BROADCAST TRANSCRIPT:

People living off of Buck Lake Road have been an increase in animals in their front and backyard since development has been booming on this side of town. While they love to see nature so close to home, some said they are worried to that animals are displaced.

Annette Sorne loves her secluded home of 30 years off of Buck Lake Road.

"When we moved here, Buck Lake Road was probably much narrower and it was not like the way it is now," Sorne said.

She said she has seen an increase in animals visiting her backyard recently.

She said she has seen bears, coyotes, raccoons and deer come to her back yard in growing numbers.

With more animals visiting her home, Sorne decided to set up a camera to watch the new furry friends and share the videos with friends on social media.

"I just set it up and have been enjoying the passer-bys," Sorne said.

She is not the only one in the area to see an increase.

Jay Ammerman with Blackthumb Wildlife Removal says new development in this part of town has an impact on wildlife.

"New construction is going to obviously displace a lot of things," Ammerman said. "You've got a loss in habitat."
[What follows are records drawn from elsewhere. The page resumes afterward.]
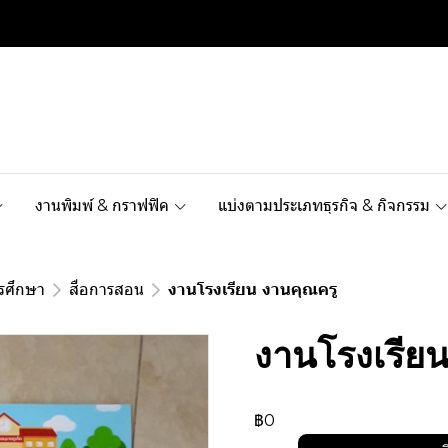
งานพิมพ์ & กราฟฟิค
แบ่งตามประเภทธุรกิจ & กิจกรรม
รศึกษา
สื่อการสอน
งานโรงเรียน งานคุณครู
งานโรงเรียน
฿0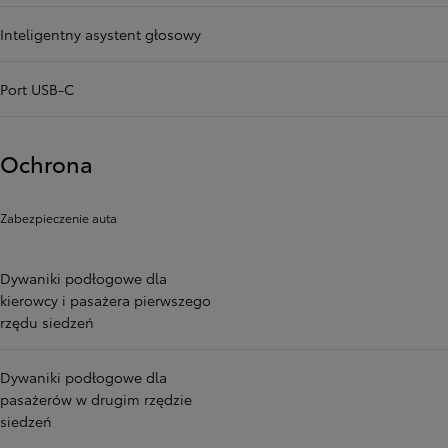
Inteligentny asystent głosowy
Port USB-C
Ochrona
Zabezpieczenie auta
Dywaniki podłogowe dla
kierowcy i pasażera pierwszego
rzędu siedzeń
Dywaniki podłogowe dla
pasażerów w drugim rzędzie
siedzeń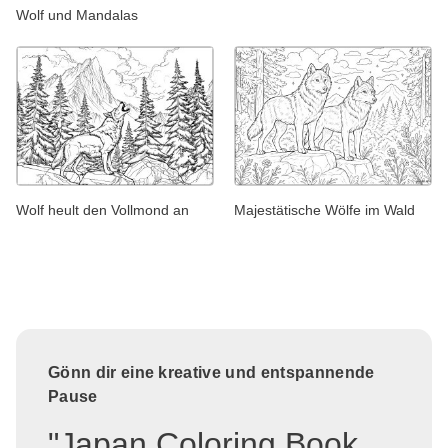
Wolf und Mandalas
Wolf heult den Vollmond an
Majestätische Wölfe im Wald
Gönn dir eine kreative und entspannende
Pause
"Japan Coloring Book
The Greater Tallahassee Chamber of Commerce said Leon County's population is poised to increase by 18,000 people by the year 2030. While that may be good for the area economy, with that increase comes a need for new housing. New construction has the potential to displace even more wildlife.

"Some will adapt and some will move on, but we are fundamentally changing the ecosystem when we do a big build like that," Ammerman said.

While she loves the animals, Sorne said she worries about them losing their home.

"Very concerned about it. I am hoping there is enough people doing something about it, taking care of the animals," Sorne said.

However, she said the animals bring her and her followers on Social Media joy.

"A lot of people are negative on those apps, social media," Sorne said. "I get private messages saying 'Thank you, it's refreshing to see joy and love and not complaints.'"

FWC said there are a few things that draw bears, raccoons and coyotes to people's homes, including picnic or grilling areas, pet food or unsecured trash.